Cross-Layer Design for Secure and Resilient Cyber-Physical Systems


Book Description

This book introduces a cross-layer design to achieve security and resilience for CPSs (Cyber-Physical Systems). The authors interconnect various technical tools and methods to capture the different properties between cyber and physical layers. Part II of this book bridges the gap between cryptography and control-theoretic tools. It develops a bespoke crypto-control framework to address security and resiliency in control and estimation problems where the outsourcing of computations is possible. Part III of this book bridges the gap between game theory and control theory and develops interdependent impact-aware security defense strategies and cyber-aware resilient control strategies. With the rapid development of smart cities, there is a growing need to integrate the physical systems, ranging from large-scale infrastructures to small embedded systems, with networked communications. The integration of the physical and cyber systems forms Cyber-Physical Systems (CPSs), enabling the use of digital information and control technologies to improve the monitoring, operation, and planning of the systems. Despite these advantages, they are vulnerable to cyber-physical attacks, which aim to damage the physical layer through the cyber network. This book also uses case studies from autonomous systems, communication-based train control systems, cyber manufacturing, and robotic systems to illustrate the proposed methodologies. These case studies aim to motivate readers to adopt a cross-layer system perspective toward security and resilience issues of large and complex systems and develop domain-specific solutions to address CPS challenges.

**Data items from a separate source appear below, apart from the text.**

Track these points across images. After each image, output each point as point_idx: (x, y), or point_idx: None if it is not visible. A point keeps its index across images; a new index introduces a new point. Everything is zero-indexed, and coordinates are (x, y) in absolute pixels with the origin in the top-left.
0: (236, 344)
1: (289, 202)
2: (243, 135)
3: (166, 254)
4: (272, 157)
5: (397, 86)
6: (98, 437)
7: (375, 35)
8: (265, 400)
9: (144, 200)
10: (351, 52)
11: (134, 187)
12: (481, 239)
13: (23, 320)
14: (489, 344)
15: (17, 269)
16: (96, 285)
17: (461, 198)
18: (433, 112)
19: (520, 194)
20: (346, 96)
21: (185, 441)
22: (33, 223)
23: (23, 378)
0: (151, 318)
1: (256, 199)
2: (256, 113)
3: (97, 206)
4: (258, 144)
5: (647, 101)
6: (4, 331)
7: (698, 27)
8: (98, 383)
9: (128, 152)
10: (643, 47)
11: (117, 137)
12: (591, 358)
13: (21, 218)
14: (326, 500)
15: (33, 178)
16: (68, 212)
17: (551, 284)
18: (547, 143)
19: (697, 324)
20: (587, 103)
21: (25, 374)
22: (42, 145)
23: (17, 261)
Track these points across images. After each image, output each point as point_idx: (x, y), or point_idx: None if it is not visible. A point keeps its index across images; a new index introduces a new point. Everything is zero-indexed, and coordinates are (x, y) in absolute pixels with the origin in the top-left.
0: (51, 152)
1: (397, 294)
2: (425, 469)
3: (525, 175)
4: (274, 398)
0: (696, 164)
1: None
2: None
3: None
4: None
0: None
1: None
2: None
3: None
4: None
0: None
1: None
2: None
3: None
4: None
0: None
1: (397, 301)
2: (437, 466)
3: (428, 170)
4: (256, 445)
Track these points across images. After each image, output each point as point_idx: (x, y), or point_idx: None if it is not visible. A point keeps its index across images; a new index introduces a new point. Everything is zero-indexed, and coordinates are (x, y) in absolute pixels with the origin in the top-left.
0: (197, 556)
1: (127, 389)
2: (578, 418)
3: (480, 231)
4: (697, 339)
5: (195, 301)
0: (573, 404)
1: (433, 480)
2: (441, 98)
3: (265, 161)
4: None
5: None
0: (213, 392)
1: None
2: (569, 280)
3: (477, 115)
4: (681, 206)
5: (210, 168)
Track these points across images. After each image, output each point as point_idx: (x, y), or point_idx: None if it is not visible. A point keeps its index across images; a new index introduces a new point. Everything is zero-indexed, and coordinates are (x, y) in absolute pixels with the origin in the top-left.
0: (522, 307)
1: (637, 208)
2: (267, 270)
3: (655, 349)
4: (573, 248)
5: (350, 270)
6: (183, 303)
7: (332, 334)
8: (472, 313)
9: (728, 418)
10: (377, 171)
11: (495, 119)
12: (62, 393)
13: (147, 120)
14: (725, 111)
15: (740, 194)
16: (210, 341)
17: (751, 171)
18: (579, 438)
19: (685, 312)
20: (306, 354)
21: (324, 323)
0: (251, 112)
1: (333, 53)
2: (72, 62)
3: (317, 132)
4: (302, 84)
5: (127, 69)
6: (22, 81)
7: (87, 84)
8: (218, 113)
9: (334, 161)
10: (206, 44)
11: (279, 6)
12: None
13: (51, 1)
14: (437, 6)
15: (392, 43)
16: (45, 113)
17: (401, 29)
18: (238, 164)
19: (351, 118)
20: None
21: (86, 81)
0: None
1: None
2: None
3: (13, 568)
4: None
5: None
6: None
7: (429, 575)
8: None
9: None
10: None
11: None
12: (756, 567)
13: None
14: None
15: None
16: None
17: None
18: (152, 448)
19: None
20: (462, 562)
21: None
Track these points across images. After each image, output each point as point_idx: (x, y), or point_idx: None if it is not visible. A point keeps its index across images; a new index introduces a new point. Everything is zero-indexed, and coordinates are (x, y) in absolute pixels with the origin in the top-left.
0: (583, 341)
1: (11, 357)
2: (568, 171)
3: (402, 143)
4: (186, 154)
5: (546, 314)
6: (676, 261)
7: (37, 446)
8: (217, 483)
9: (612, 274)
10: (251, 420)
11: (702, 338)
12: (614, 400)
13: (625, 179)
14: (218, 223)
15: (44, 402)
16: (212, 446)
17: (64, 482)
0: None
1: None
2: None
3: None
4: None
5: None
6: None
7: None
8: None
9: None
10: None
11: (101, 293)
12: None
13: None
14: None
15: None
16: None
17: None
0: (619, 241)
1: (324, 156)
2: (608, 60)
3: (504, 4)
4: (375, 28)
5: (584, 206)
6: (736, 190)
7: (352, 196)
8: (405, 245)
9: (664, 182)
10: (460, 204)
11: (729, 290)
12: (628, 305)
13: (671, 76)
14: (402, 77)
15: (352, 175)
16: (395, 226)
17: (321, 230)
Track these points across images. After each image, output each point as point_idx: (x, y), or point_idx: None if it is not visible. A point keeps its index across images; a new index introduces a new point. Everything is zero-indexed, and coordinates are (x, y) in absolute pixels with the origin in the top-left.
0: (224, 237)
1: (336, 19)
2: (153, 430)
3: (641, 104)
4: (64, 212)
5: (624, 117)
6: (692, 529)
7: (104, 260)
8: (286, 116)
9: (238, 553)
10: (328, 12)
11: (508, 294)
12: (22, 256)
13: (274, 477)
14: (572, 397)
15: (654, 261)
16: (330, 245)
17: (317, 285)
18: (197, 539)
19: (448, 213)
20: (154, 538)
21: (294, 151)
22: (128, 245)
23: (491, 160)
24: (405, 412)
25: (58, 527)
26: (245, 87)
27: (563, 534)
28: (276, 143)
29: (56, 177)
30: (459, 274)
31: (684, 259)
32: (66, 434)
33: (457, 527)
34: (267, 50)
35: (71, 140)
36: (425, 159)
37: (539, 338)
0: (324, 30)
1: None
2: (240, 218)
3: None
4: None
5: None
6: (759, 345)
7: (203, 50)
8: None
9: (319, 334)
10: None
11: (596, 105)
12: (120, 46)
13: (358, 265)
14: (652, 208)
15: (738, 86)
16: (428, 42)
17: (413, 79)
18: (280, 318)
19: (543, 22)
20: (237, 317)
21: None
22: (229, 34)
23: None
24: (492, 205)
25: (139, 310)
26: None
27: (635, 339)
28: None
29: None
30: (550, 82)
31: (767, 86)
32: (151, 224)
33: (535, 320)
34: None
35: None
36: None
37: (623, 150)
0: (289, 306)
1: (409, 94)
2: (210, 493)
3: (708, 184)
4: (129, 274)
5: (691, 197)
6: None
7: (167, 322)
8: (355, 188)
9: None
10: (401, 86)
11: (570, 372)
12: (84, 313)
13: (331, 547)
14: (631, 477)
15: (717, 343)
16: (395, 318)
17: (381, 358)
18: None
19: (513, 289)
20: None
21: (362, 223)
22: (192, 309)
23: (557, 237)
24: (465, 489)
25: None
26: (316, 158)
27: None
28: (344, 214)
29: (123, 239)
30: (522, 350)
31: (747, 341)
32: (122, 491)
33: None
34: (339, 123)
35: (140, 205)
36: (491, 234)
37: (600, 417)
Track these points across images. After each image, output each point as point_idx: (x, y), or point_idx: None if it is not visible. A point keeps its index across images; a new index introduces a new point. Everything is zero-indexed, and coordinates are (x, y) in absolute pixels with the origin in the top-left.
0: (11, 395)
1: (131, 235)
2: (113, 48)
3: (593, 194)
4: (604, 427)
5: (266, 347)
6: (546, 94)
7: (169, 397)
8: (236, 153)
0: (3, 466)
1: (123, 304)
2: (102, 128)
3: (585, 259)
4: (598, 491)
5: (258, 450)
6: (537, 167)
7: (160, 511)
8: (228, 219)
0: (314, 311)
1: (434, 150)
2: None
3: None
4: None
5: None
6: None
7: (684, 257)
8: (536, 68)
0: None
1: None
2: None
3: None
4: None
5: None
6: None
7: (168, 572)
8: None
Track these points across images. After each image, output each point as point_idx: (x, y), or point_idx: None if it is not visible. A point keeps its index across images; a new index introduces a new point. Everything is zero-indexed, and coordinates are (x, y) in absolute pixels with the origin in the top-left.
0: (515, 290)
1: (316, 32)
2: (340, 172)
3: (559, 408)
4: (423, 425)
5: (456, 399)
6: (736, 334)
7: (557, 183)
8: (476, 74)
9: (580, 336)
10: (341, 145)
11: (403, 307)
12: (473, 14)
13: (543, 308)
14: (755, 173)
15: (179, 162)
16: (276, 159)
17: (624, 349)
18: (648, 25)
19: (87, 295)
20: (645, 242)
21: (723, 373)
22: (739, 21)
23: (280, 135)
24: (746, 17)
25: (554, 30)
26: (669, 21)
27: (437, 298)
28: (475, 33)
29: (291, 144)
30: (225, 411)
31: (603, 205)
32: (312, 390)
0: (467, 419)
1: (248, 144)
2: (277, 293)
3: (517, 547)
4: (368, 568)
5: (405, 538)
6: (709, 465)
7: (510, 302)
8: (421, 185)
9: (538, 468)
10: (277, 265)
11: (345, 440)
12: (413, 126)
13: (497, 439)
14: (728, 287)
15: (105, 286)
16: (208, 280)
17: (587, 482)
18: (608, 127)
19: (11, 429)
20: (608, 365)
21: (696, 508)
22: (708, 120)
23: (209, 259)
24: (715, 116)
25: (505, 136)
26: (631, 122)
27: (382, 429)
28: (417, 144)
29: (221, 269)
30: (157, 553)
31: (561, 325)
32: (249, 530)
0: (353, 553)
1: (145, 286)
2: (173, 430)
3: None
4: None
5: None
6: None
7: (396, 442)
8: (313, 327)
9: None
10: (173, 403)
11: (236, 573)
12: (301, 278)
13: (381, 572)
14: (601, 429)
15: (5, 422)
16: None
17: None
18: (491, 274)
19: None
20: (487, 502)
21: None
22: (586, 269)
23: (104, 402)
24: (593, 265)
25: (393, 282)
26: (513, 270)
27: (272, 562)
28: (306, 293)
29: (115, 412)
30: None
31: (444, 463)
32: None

A comprehensive suite of solutions to a broad range of technical challenges in secure and resilient control systems are described in this book (many of the findings in this book are useful to anyone working in cybersecurity). Researchers, professors, and advanced-level students working in computer science and engineering will find this book useful as a reference or secondary text. Industry professionals and military workers interested in cybersecurity will also want to purchase this book.